Minc quer carta branca contra desmatamento
A perspectiva não é sombria para a floresta amazônica com a saída da ministra Marina Silva, porque o novo titular convidado, Carlos Minc, diz que só aceita o cargo se o presidente Lula lhe der carta branca para que seja evitado o desmatamento e para executar outros projetos. Quais são eles, ainda não se sabe, mas sua postura de independência (porque ele é convidado e não pleiteou a função), ao desejar a floresta intacta, é um bom sinal. Minc é petista e ambientalista, e só o fato de impor condições aparenta que ele não chega para brincadeira. Ou, pelo que se deduz, poderá também demitir-se mais tarde se sentir-se apenas peça decorativa.

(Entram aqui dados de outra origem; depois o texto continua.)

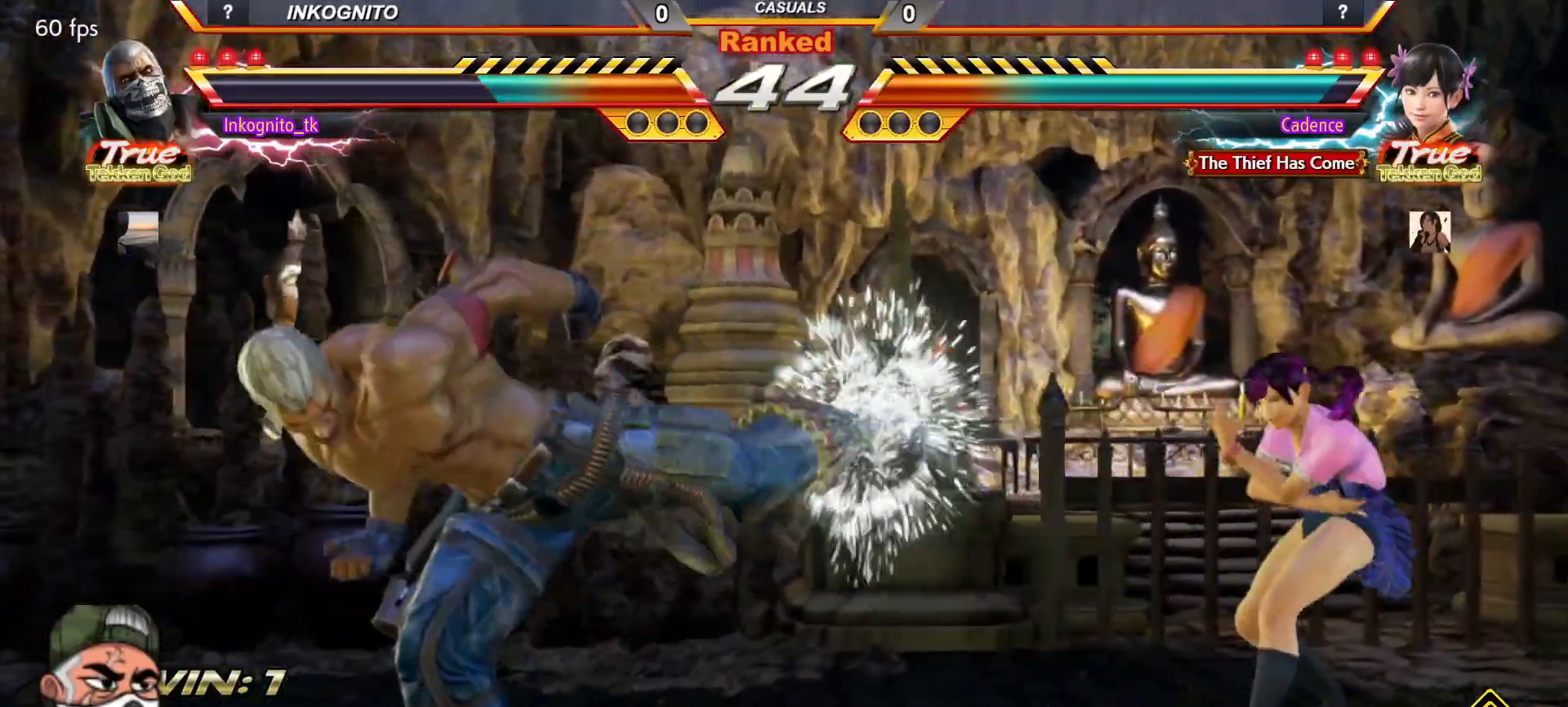
{"buttons": ["CROSS"], "left_stick": "center", "events": [[200, "CIRCLE", "up"], [217, "CROSS", "up"], [317, "CIRCLE", "down"], [383, "CIRCLE", "up"], [433, "CROSS", "down"]]}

Uma de suas exigências - e esta provocará polêmica - é poder dizer não (e ser atendido) a licenciamentos ambientais para empreendimentos que sejam prejudiciais a esse patrimônio florestal. Ele deve saber que não pode ficar apenas no discurso ambientalista fanatizado mas elaborar um projeto de exploração sustentável das riquezas que a mata guarda. Este Jornal foi o primeiro a apontar as Forças Armadas como a grande força capaz de conter a depredação, e agora Carlos Minc anunciou que ampliaria as áreas protegidas da Amazônia e quer o Exército para conter o desmatamento, ao tempo em que propõe uma equipe de sua escolha para trabalhar com ele, tudo integrado à comunidade científica. Outra de suas imposições é mais dinheiro para tocar seus projetos. É a primeira vez no Governo Lula que alguém convidado para ser ministro faz exigências ao seu superior como condição de assumir. O Ministério do Meio Ambiente não existe apenas para cuidar das matas, mas Minc defende a plantação de cana para açúcar e etanol distante das florestas e condena a substituição delas por pastagem. Será preciso muito poder para sustentar esses ideais, e era o que faltava a Marina Silva.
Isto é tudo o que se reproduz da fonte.